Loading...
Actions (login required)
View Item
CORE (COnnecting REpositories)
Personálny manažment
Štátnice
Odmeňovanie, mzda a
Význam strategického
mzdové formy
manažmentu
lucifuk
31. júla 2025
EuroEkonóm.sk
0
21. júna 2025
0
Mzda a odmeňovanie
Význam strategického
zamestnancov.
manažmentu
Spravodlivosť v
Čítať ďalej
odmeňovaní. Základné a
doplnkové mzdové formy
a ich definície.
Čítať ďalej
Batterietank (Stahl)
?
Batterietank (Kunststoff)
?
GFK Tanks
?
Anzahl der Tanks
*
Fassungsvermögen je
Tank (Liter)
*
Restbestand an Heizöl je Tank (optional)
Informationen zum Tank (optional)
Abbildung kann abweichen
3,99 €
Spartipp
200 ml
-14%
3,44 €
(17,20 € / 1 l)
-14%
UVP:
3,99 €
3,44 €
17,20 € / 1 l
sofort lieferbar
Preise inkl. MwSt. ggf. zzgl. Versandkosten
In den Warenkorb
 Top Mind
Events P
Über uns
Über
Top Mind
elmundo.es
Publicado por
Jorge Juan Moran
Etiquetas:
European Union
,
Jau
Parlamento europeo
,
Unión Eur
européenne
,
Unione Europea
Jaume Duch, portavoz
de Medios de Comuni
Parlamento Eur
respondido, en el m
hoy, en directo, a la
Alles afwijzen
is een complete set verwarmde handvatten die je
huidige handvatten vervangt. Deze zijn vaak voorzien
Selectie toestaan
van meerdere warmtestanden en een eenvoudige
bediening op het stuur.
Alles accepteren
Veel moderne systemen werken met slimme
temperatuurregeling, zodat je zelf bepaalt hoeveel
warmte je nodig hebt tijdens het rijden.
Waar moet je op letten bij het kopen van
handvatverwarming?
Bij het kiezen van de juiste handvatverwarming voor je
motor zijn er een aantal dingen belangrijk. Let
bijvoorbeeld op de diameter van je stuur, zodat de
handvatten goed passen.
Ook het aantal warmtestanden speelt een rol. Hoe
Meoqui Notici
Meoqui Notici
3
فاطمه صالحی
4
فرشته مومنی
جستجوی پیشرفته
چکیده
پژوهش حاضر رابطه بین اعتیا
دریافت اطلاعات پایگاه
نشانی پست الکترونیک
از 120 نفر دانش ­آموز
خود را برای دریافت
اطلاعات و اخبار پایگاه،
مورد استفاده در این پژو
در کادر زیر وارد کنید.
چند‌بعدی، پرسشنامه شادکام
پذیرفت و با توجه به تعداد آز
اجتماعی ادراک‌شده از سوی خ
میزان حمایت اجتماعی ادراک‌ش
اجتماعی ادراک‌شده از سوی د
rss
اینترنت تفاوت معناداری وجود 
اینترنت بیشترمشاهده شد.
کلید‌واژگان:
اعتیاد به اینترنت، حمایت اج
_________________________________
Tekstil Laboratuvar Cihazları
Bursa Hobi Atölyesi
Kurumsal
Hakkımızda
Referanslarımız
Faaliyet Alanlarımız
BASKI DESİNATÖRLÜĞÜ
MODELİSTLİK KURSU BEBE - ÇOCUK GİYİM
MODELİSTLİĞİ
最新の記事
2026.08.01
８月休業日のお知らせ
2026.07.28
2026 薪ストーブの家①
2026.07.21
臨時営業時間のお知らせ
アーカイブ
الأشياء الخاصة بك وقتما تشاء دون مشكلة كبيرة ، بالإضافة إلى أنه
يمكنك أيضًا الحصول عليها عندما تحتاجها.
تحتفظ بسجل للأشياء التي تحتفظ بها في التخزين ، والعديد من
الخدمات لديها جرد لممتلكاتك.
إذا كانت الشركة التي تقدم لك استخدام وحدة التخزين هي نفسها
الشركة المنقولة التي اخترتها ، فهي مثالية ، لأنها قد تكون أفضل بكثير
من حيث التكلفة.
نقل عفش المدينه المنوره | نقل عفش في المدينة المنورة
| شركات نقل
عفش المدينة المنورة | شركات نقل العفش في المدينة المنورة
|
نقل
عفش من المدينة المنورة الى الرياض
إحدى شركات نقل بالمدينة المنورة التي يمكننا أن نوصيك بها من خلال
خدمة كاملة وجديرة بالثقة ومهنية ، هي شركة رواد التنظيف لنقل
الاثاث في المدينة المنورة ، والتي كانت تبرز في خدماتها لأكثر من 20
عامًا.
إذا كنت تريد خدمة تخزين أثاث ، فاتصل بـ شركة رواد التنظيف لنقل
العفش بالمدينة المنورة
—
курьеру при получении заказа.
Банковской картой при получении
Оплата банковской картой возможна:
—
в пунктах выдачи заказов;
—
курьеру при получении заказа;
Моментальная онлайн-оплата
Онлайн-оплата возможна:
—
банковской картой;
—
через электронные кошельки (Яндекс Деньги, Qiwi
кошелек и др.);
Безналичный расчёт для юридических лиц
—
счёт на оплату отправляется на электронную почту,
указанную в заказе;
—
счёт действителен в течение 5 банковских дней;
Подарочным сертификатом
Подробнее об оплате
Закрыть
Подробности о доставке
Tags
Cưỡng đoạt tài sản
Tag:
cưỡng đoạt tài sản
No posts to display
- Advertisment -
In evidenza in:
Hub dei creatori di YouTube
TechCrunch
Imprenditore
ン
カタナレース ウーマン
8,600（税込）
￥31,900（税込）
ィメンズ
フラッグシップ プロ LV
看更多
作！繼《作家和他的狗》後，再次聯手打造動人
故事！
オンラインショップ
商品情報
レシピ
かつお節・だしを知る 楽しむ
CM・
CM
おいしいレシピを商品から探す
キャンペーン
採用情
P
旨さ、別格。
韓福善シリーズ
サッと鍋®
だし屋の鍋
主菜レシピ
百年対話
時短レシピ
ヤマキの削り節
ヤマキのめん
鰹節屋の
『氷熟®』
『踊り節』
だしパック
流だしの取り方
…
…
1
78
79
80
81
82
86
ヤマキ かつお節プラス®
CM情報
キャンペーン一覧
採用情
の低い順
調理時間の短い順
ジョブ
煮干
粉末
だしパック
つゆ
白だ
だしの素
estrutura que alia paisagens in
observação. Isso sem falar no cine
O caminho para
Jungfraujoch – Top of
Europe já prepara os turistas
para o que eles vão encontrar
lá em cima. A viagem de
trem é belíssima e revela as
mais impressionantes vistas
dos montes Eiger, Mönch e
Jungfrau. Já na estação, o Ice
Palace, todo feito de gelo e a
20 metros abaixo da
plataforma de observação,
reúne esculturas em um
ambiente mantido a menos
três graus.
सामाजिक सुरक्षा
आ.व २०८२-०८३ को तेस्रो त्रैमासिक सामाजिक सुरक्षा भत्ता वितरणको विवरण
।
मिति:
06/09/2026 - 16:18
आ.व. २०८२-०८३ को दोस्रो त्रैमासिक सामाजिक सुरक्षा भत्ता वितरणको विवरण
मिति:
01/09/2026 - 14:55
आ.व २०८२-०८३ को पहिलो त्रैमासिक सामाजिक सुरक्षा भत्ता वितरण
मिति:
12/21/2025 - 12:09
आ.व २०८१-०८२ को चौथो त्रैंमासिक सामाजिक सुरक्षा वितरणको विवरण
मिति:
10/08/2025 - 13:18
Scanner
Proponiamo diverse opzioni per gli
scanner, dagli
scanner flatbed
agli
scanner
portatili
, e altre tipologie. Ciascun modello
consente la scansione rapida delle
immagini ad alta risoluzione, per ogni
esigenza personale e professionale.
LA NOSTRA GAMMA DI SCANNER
# # #
→ **Your task**
Copy every line of the rows above character for character, keeping the original line breaks and order.

→ **Answer section**
Loading...
Actions (login required)
View Item
CORE (COnnecting REpositories)
Personálny manažment
Štátnice
Odmeňovanie, mzda a
Význam strategického
mzdové formy
manažmentu
lucifuk
31. júla 2025
EuroEkonóm.sk
0
21. júna 2025
0
Mzda a odmeňovanie
Význam strategického
zamestnancov.
manažmentu
Spravodlivosť v
Čítať ďalej
odmeňovaní. Základné a
doplnkové mzdové formy
a ich definície.
Čítať ďalej
Batterietank (Stahl)
?
Batterietank (Kunststoff)
?
GFK Tanks
?
Anzahl der Tanks
*
Fassungsvermögen je
Tank (Liter)
*
Restbestand an Heizöl je Tank (optional)
Informationen zum Tank (optional)
Abbildung kann abweichen
3,99 €
Spartipp
200 ml
-14%
3,44 €
(17,20 € / 1 l)
-14%
UVP:
3,99 €
3,44 €
17,20 € / 1 l
sofort lieferbar
Preise inkl. MwSt. ggf. zzgl. Versandkosten
In den Warenkorb
 Top Mind
Events P
Über uns
Über
Top Mind
elmundo.es
Publicado por
Jorge Juan Moran
Etiquetas:
European Union
,
Jau
Parlamento europeo
,
Unión Eur
européenne
,
Unione Europea
Jaume Duch, portavoz
de Medios de Comuni
Parlamento Eur
respondido, en el m
hoy, en directo, a la
Alles afwijzen
is een complete set verwarmde handvatten die je
huidige handvatten vervangt. Deze zijn vaak voorzien
Selectie toestaan
van meerdere warmtestanden en een eenvoudige
bediening op het stuur.
Alles accepteren
Veel moderne systemen werken met slimme
temperatuurregeling, zodat je zelf bepaalt hoeveel
warmte je nodig hebt tijdens het rijden.
Waar moet je op letten bij het kopen van
handvatverwarming?
Bij het kiezen van de juiste handvatverwarming voor je
motor zijn er een aantal dingen belangrijk. Let
bijvoorbeeld op de diameter van je stuur, zodat de
handvatten goed passen.
Ook het aantal warmtestanden speelt een rol. Hoe
Meoqui Notici
Meoqui Notici
3
فاطمه صالحی
4
فرشته مومنی
جستجوی پیشرفته
چکیده
پژوهش حاضر رابطه بین اعتیا
دریافت اطلاعات پایگاه
نشانی پست الکترونیک
از 120 نفر دانش ­آموز
خود را برای دریافت
اطلاعات و اخبار پایگاه،
مورد استفاده در این پژو
در کادر زیر وارد کنید.
چند‌بعدی، پرسشنامه شادکام
پذیرفت و با توجه به تعداد آز
اجتماعی ادراک‌شده از سوی خ
میزان حمایت اجتماعی ادراک‌ش
اجتماعی ادراک‌شده از سوی د
rss
اینترنت تفاوت معناداری وجود 
اینترنت بیشترمشاهده شد.
کلید‌واژگان:
اعتیاد به اینترنت، حمایت اج
_________________________________
Tekstil Laboratuvar Cihazları
Bursa Hobi Atölyesi
Kurumsal
Hakkımızda
Referanslarımız
Faaliyet Alanlarımız
BASKI DESİNATÖRLÜĞÜ
MODELİSTLİK KURSU BEBE - ÇOCUK GİYİM
MODELİSTLİĞİ
最新の記事
2026.08.01
８月休業日のお知らせ
2026.07.28
2026 薪ストーブの家①
2026.07.21
臨時営業時間のお知らせ
アーカイブ
الأشياء الخاصة بك وقتما تشاء دون مشكلة كبيرة ، بالإضافة إلى أنه
يمكنك أيضًا الحصول عليها عندما تحتاجها.
تحتفظ بسجل للأشياء التي تحتفظ بها في التخزين ، والعديد من
الخدمات لديها جرد لممتلكاتك.
إذا كانت الشركة التي تقدم لك استخدام وحدة التخزين هي نفسها
الشركة المنقولة التي اخترتها ، فهي مثالية ، لأنها قد تكون أفضل بكثير
من حيث التكلفة.
نقل عفش المدينه المنوره | نقل عفش في المدينة المنورة
| شركات نقل
عفش المدينة المنورة | شركات نقل العفش في المدينة المنورة
|
نقل
عفش من المدينة المنورة الى الرياض
إحدى شركات نقل بالمدينة المنورة التي يمكننا أن نوصيك بها من خلال
خدمة كاملة وجديرة بالثقة ومهنية ، هي شركة رواد التنظيف لنقل
الاثاث في المدينة المنورة ، والتي كانت تبرز في خدماتها لأكثر من 20
عامًا.
إذا كنت تريد خدمة تخزين أثاث ، فاتصل بـ شركة رواد التنظيف لنقل
العفش بالمدينة المنورة
—
курьеру при получении заказа.
Банковской картой при получении
Оплата банковской картой возможна:
—
в пунктах выдачи заказов;
—
курьеру при получении заказа;
Моментальная онлайн-оплата
Онлайн-оплата возможна:
—
банковской картой;
—
через электронные кошельки (Яндекс Деньги, Qiwi
кошелек и др.);
Безналичный расчёт для юридических лиц
—
счёт на оплату отправляется на электронную почту,
указанную в заказе;
—
счёт действителен в течение 5 банковских дней;
Подарочным сертификатом
Подробнее об оплате
Закрыть
Подробности о доставке
Tags
Cưỡng đoạt tài sản
Tag:
cưỡng đoạt tài sản
No posts to display
- Advertisment -
In evidenza in:
Hub dei creatori di YouTube
TechCrunch
Imprenditore
ン
カタナレース ウーマン
8,600（税込）
￥31,900（税込）
ィメンズ
フラッグシップ プロ LV
看更多
作！繼《作家和他的狗》後，再次聯手打造動人
故事！
オンラインショップ
商品情報
レシピ
かつお節・だしを知る 楽しむ
CM・
CM
おいしいレシピを商品から探す
キャンペーン
採用情
P
旨さ、別格。
韓福善シリーズ
サッと鍋®
だし屋の鍋
主菜レシピ
百年対話
時短レシピ
ヤマキの削り節
ヤマキのめん
鰹節屋の
『氷熟®』
『踊り節』
だしパック
流だしの取り方
…
…
1
78
79
80
81
82
86
ヤマキ かつお節プラス®
CM情報
キャンペーン一覧
採用情
の低い順
調理時間の短い順
ジョブ
煮干
粉末
だしパック
つゆ
白だ
だしの素
estrutura que alia paisagens in
observação. Isso sem falar no cine
O caminho para
Jungfraujoch – Top of
Europe já prepara os turistas
para o que eles vão encontrar
lá em cima. A viagem de
trem é belíssima e revela as
mais impressionantes vistas
dos montes Eiger, Mönch e
Jungfrau. Já na estação, o Ice
Palace, todo feito de gelo e a
20 metros abaixo da
plataforma de observação,
reúne esculturas em um
ambiente mantido a menos
três graus.
सामाजिक सुरक्षा
आ.व २०८२-०८३ को तेस्रो त्रैमासिक सामाजिक सुरक्षा भत्ता वितरणको विवरण
।
मिति:
06/09/2026 - 16:18
आ.व. २०८२-०८३ को दोस्रो त्रैमासिक सामाजिक सुरक्षा भत्ता वितरणको विवरण
मिति:
01/09/2026 - 14:55
आ.व २०८२-०८३ को पहिलो त्रैमासिक सामाजिक सुरक्षा भत्ता वितरण
मिति:
12/21/2025 - 12:09
आ.व २०८१-०८२ को चौथो त्रैंमासिक सामाजिक सुरक्षा वितरणको विवरण
मिति:
10/08/2025 - 13:18
Scanner
Proponiamo diverse opzioni per gli
scanner, dagli
scanner flatbed
agli
scanner
portatili
, e altre tipologie. Ciascun modello
consente la scansione rapida delle
immagini ad alta risoluzione, per ogni
esigenza personale e professionale.
LA NOSTRA GAMMA DI SCANNER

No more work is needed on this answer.